In your output, repeat each entry exactly and include no pictures.

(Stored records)

+ + + + +

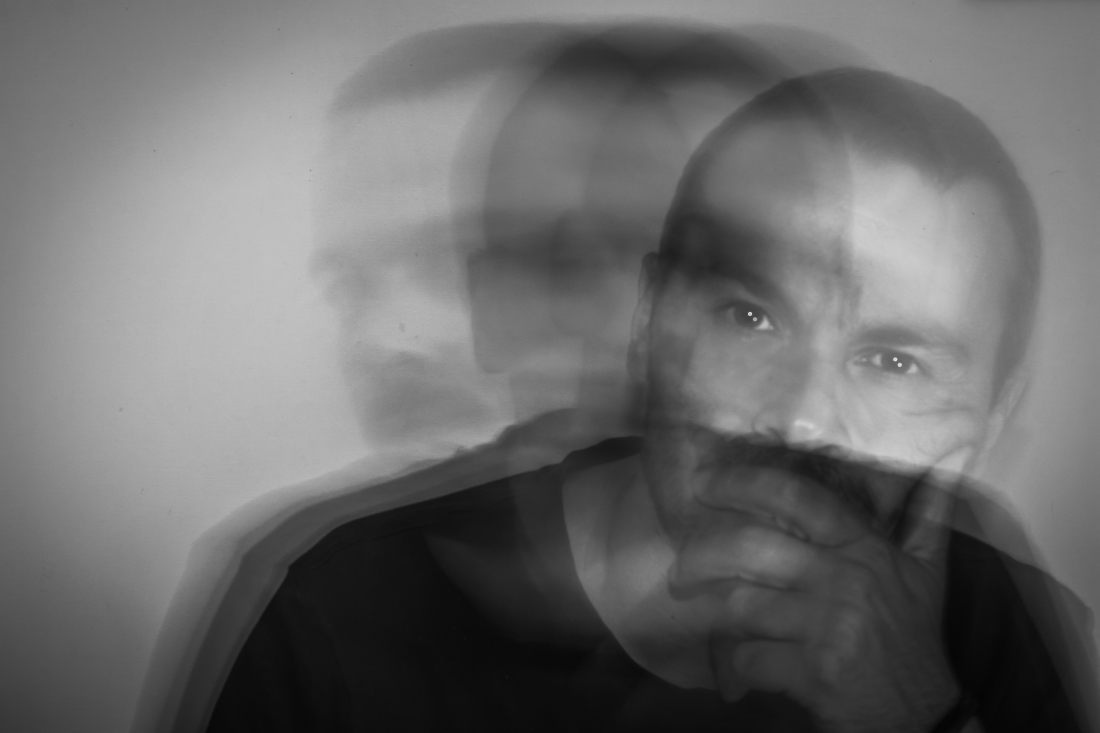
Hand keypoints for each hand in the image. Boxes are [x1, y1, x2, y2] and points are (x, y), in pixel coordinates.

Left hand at [671, 465, 960, 732]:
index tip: (705, 483)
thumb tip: (940, 468)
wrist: (925, 717)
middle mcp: (847, 580)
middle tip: (680, 569)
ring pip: (743, 605)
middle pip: (753, 548)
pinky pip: (748, 657)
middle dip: (703, 555)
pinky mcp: (815, 672)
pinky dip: (736, 666)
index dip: (745, 482)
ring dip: (718, 616)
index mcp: (866, 550)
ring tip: (704, 616)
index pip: (800, 497)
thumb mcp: (928, 576)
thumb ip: (926, 520)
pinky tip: (741, 667)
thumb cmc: (913, 642)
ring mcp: (831, 626)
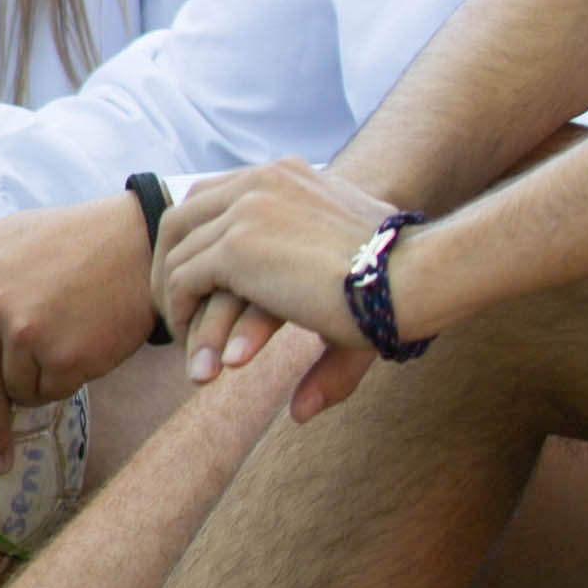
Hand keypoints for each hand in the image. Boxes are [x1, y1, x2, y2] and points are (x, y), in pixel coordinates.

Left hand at [0, 200, 159, 433]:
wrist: (140, 245)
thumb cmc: (69, 237)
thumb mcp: (4, 232)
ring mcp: (26, 336)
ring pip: (18, 391)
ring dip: (37, 382)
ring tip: (64, 341)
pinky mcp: (65, 359)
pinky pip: (52, 393)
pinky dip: (65, 382)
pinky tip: (83, 348)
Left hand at [152, 160, 395, 413]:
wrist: (416, 271)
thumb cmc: (401, 282)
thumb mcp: (347, 288)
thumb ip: (316, 335)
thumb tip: (299, 413)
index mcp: (284, 175)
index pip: (212, 196)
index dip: (197, 241)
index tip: (197, 288)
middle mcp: (259, 183)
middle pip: (184, 219)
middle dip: (171, 268)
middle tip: (178, 318)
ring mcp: (245, 211)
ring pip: (179, 255)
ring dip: (177, 305)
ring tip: (188, 350)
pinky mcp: (238, 247)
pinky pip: (185, 280)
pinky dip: (183, 315)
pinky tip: (201, 353)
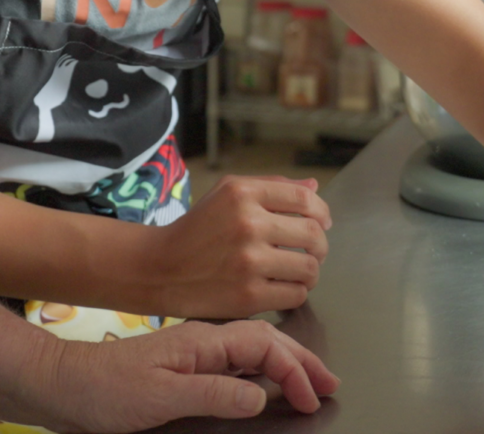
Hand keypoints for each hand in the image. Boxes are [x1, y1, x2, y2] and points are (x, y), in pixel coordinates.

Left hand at [37, 320, 339, 432]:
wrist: (66, 383)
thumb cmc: (108, 389)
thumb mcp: (161, 395)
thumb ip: (213, 392)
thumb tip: (261, 396)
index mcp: (205, 340)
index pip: (264, 346)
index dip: (294, 370)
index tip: (313, 397)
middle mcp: (206, 340)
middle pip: (266, 343)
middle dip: (301, 361)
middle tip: (330, 382)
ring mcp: (198, 352)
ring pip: (254, 351)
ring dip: (285, 365)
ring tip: (310, 382)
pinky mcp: (189, 367)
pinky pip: (237, 364)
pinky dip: (261, 372)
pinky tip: (266, 385)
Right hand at [154, 175, 331, 318]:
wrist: (160, 268)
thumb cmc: (198, 228)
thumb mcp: (228, 191)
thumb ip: (273, 185)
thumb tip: (314, 187)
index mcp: (244, 193)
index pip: (305, 199)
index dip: (322, 212)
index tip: (323, 222)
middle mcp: (248, 224)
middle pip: (314, 235)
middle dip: (320, 245)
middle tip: (313, 251)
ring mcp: (249, 262)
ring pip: (310, 268)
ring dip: (311, 271)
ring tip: (299, 270)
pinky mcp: (247, 297)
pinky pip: (295, 295)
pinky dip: (296, 292)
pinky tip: (283, 287)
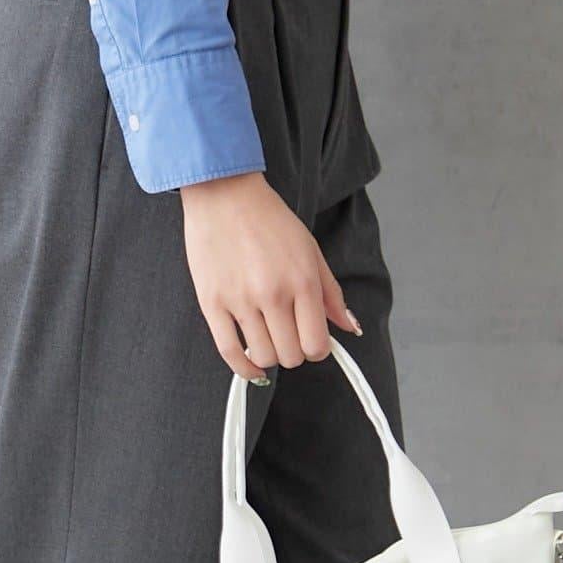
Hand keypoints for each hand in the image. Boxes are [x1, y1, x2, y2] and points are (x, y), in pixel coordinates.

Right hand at [180, 173, 362, 381]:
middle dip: (294, 352)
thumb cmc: (269, 220)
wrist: (224, 194)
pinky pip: (229, 352)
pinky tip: (251, 367)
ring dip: (270, 355)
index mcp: (302, 282)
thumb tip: (350, 329)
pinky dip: (243, 368)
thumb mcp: (311, 251)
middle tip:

+ + + + +

### Output
Hand keypoints for each hand in the image. Boxes are [x1, y1, x2, y2] and points are (x, y), in pixel coordinates.

Left hand at [671, 465, 960, 732]:
index tip: (705, 483)
thumb tip: (940, 468)
wrist: (925, 717)
middle mcp: (847, 580)
middle tip: (680, 569)
ring pip: (743, 605)
middle pip: (753, 548)
pinky pip: (748, 657)
middle dip: (703, 555)
pinky mcp: (815, 672)
pinky dip: (736, 666)
index dip: (745, 482)
ring dip: (718, 616)
index mcp: (866, 550)
ring tip: (704, 616)
index pip: (800, 497)
thumb mcp: (928, 576)
thumb ip: (926, 520)
pinky tip: (741, 667)
thumb cmc: (913, 642)
ring mcp: (831, 626)
Hand keypoints for each hand in the image. Boxes are [x1, y1, x2, y2] and points are (x, y), in pixel coordinates.

Left hand at [0, 200, 159, 433]:
wrist: (140, 245)
thumb cmc: (69, 237)
thumb mcp: (4, 232)
ring mcp: (26, 336)
ring pip: (18, 391)
ring dip: (37, 382)
ring tip: (64, 341)
pinky mcp: (65, 359)
pinky pip: (52, 393)
pinky dip: (65, 382)
pinky tip: (83, 348)
Left hand at [152, 160, 395, 413]:
wrist: (416, 271)
thumb cmc: (401, 282)
thumb mcp: (347, 288)
thumb ip: (316, 335)
thumb tip: (299, 413)
index mcp: (284, 175)
index pip: (212, 196)
index dip: (197, 241)
index tip: (197, 288)
middle mcp: (259, 183)
middle pip: (184, 219)
middle dip: (171, 268)
middle tip: (178, 318)
ring mcp: (245, 211)
ring pip: (179, 255)
ring dip: (177, 305)
ring tip: (188, 350)
pinky mcp: (238, 247)
pinky pip: (185, 280)
pinky dip: (183, 315)
pinky tip: (201, 353)
Hand keypoints for each hand in the image. Boxes are [x1, y1, x2, y2] and points are (x, y), in pixel coordinates.

Left hand at [37, 320, 339, 432]:
wrist: (66, 383)
thumb cmc: (108, 389)
thumb mcp: (161, 395)
thumb ip: (213, 392)
thumb tip: (261, 396)
index mcp: (205, 340)
index pip: (264, 346)
index dip: (294, 370)
index tip: (313, 397)
middle mcp: (206, 340)
middle pip: (266, 343)
middle dip: (301, 361)
middle tip: (330, 382)
ring mcp: (198, 352)
ring pip: (254, 351)
ring dip: (285, 365)
ring tip: (310, 382)
pinky mcp: (189, 367)
pinky pip: (237, 364)
pinky dip: (261, 372)
pinky tip: (266, 385)
Right hand at [154, 175, 331, 318]:
wrist: (160, 268)
thumb cmc: (198, 228)
thumb mcp: (228, 191)
thumb ip: (273, 185)
thumb tip: (314, 187)
index mcp: (244, 193)
index pip: (305, 199)
index dip: (322, 212)
index tip: (323, 222)
middle mcp: (248, 224)
middle pip: (314, 235)
middle dip: (320, 245)
middle tip: (313, 251)
ring mcp: (249, 262)
ring pip: (310, 268)
ring dip: (311, 271)
ring tip: (299, 270)
pinky mcp: (247, 297)
pinky pip: (295, 295)
pinky dip: (296, 292)
pinky tip: (283, 287)
Hand keypoints for each hand in the image. Boxes are [x1, y1, x2, y2] and points are (x, y), in pixel coordinates.

Right hand at [180, 173, 362, 381]:
middle dip: (294, 352)
thumb cmc: (269, 220)
wrist: (224, 194)
pinky pip: (229, 352)
pinky tip: (251, 367)
ring dip: (270, 355)
index mcp: (302, 282)
thumb tip: (350, 329)
pinky dip: (243, 368)
thumb mcp: (311, 251)
middle tip:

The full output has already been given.